Green energy companies, eco activists cry foul following grid operator’s bid to improve energy reliability

Daily Caller News Foundation

A group of renewable energy developers and environmental activists are pushing the largest U.S. grid operator to abandon its proposal to prevent energy shortfalls, according to a letter released Tuesday.

Hundreds of millions of Americans are at risk of experiencing power shortages this winter as data centers have helped drive a surge in electricity demand, with grid unreliability causing grid operator PJM to propose a fast-tracked process for 50 additional power plants to connect to the system. Now, a group of unnamed green energy producers are pushing the grid operator to abandon the effort, issuing a letter to PJM and the Federal Energy Regulatory Commission that suggests there isn’t a clear “emergency and reliability imperative” for boosting reliability and that the initiative wouldn’t hold up in court.

“The proposal is a blatant attempt to perpetrate undue discrimination and preference,” the letter states. “PJM management has acted as if there is an emergency and reliability imperative, but PJM has never defined ‘the need’ it must address.”
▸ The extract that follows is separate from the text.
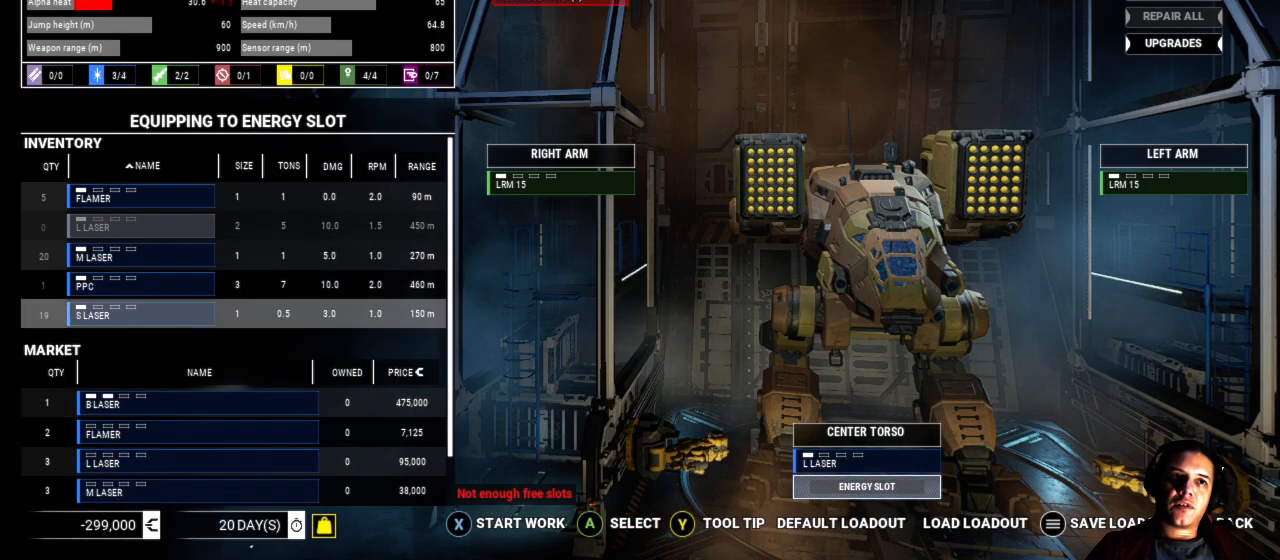
{"buttons": [], "left_stick": "center", "right_stick": "center", "events": []}
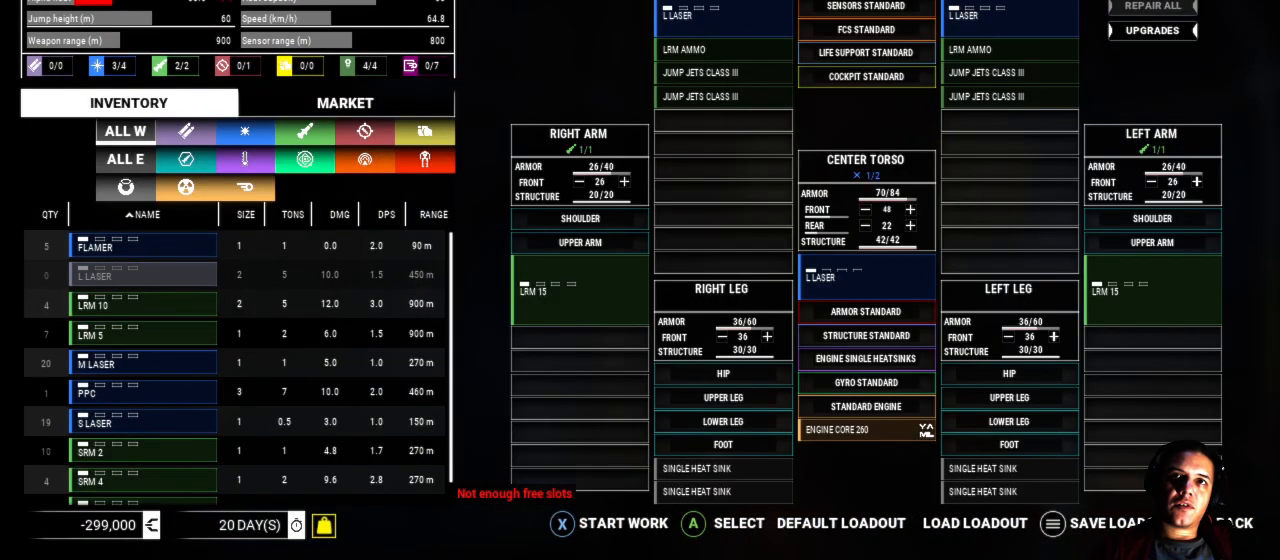
{"buttons": [], "left_stick": "right", "right_stick": "center", "events": [[350, "left_stick", "right"]]}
The initiative entitled the “Reliability Resource Initiative (RRI): Interim Accelerated Interconnection Process,” would allow up to 50 new generation projects to be connected to the grid alongside a slew of previously approved power facilities, according to the most recent version of the PJM proposal. The queue of already approved projects is made up almost entirely of green energy sources, which PJM notes are “intermittent and limited-duration resources,” and thus multiple megawatts of renewable power are needed to replace one megawatt of fossil fuel power.

In addition to the slew of renewable energy companies, environmental activist groups have also come out in opposition to the RRI, with attorneys for the Natural Resources Defense Council, the Sierra Club, PennFuture, and Earthjustice telling E&E News, “RRI is unjust and unreasonable as it retroactively changes the terms for projects that have been waiting years in the interconnection queue, and is unduly discriminatory against certain technologies.”

American energy demand could exceed supply before the end of the decade, with an October report from consultancy Bain finding utilities may need to increase their annual power generation by as much as 26% by 2028. A study from grid watchdog the North American Electric Reliability Corporation found the shortfall was largely driven by Democratic green energy mandates.

PJM did not immediately respond to a request for comment.